Sociology opens up a world of opportunities for further study and careers, for example in Social Work, the Law, within the Criminal Justice System, including the police and probation services, journalism, social research, politics and many more.

Sociology is currently only available at KS5.

The Staff Team

Mr C McGibbon completed his psychology teaching certificate (PGCE) in 1976, and then took a thirty year sabbatical working in the aviation industry. In 2006  he became tired of flying around the world and returned to teaching.  He has taught Psychology, Sociology and English in various schools in Oxfordshire. He has an MSc in Forensic Psychology and an MA in English, awarded by the university of Wales. Mr McGibbon is currently an undergraduate studying for a joint honours degree in French and German.

Mr J Dye
Head of Philosophy and EPQ, he has taught a broad range of humanities and social sciences, including philosophy, religion, politics and psychology.
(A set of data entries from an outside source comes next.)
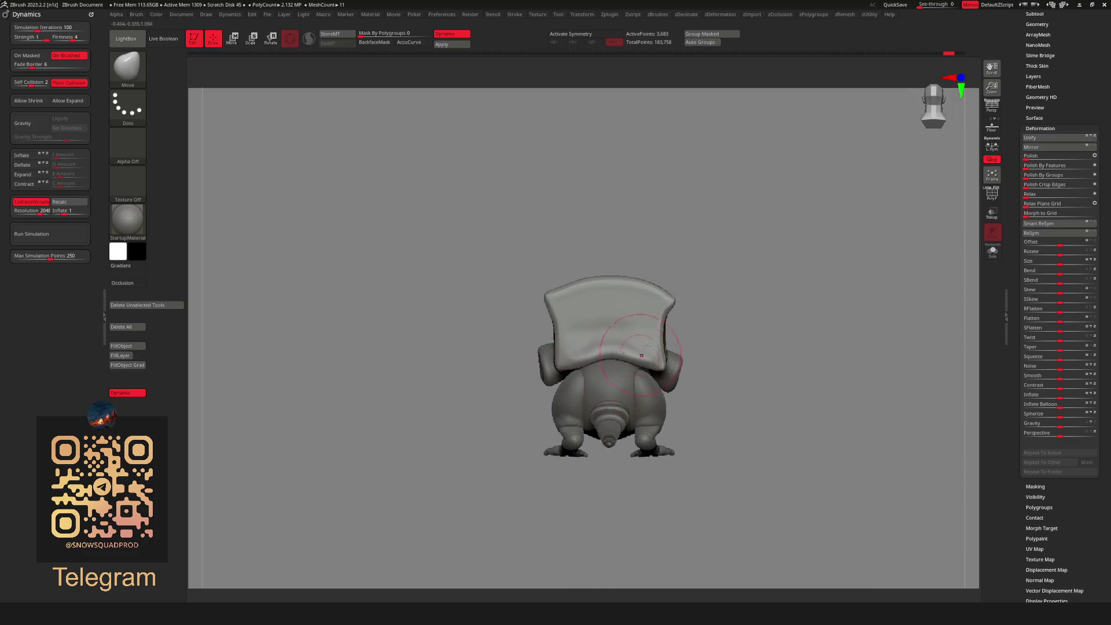
pyautogui.moveTo(646, 343)
pyautogui.mouseDown()
pyautogui.moveTo(808, 280)
pyautogui.moveTo(710, 297)
pyautogui.moveTo(683, 333)
pyautogui.moveTo(702, 307)
pyautogui.moveTo(782, 367)
pyautogui.moveTo(714, 374)
pyautogui.mouseUp()
pyautogui.moveTo(706, 419); pyautogui.dragTo(707, 411)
He specialises as a sixth form tutor, helping to run our successful Oxbridge program. Mr Dye started teaching sociology 10 years ago and has taught it at GCSE, A-Level and in Adult Education. He holds a degree in philosophy from Warwick University, a PGCE from Winchester University and recently completed a Master’s with the Open University.  What he loves about sociology is that it is an applied and critical discipline that engages students politically; giving them lenses through which to view the wider world as they step into adulthood.
Mr P Ward 
Mr Ward is the Head of Sixth Form and a teacher of Religious Studies and Sociology at CNS. Having completed his PGCE at the University of Oxford in 2008, he has worked in a variety of schools in Oxfordshire and Dorset as a teacher of humanities, debating coach and Head of Department. He enjoys teaching across a range of areas, encouraging his students to deepen their learning by making connections between the ideas and concepts of different subjects.

The Curriculum

Sociology is an evidence based discipline so our ideas and theories have to be backed by facts about society. Sociologists collect data and information by using a variety of research methods. The course is demanding and as such requires a lot of work from each of its students. You will need to be organised, motivated and enthusiastic and most importantly open to new ideas and concepts.

Key stage 5

A LEVEL Sociology is a two year linear course.  There is no course work requirement.

Y12–  students will study:

  • Education with methods in context.
  • Exploring the role of education in society with indepth review of sociological methods.
  • Research methods.
  • Examining the tools and techniques sociologists use to collect evidence about an aspect of social life or the causes of a social event. Students undertake their own small scale research.
  • Family and Households.
  • Examining the formation of the family and the relation to the social structure, nature of childhoold and changes in the Family.

Y13 – students will study:

  • Global Development.
  • Exploring global development, what is development all about? We examine the role of the Western states, and the processes of economic, political and cultural globalisation.
  • Crime and Deviance.
  • Examining crime and deviance from its historical origins to modern and postmodern ideologies. The theories of crime and deviance, globalisation, crime control, state crime, mass media and crime, the role of the Criminal Justice system.
  • Theory and Methods.
  • Examining sociological theories and their explanations for social life, consensus and conflict theories are studied as well as postmodern and interactionist approaches.

A level

(AQA examination board)

Students at the end of year 13 will sit three separate 2 hour exams, each exam is 80 marks and each paper represents a third of the A level qualification.

  • Paper one Education with theory and methods
  • Paper two Topics in Sociology
  • Families and Households
  • Global Development
  • Paper three Crime and Deviance with theory and methods.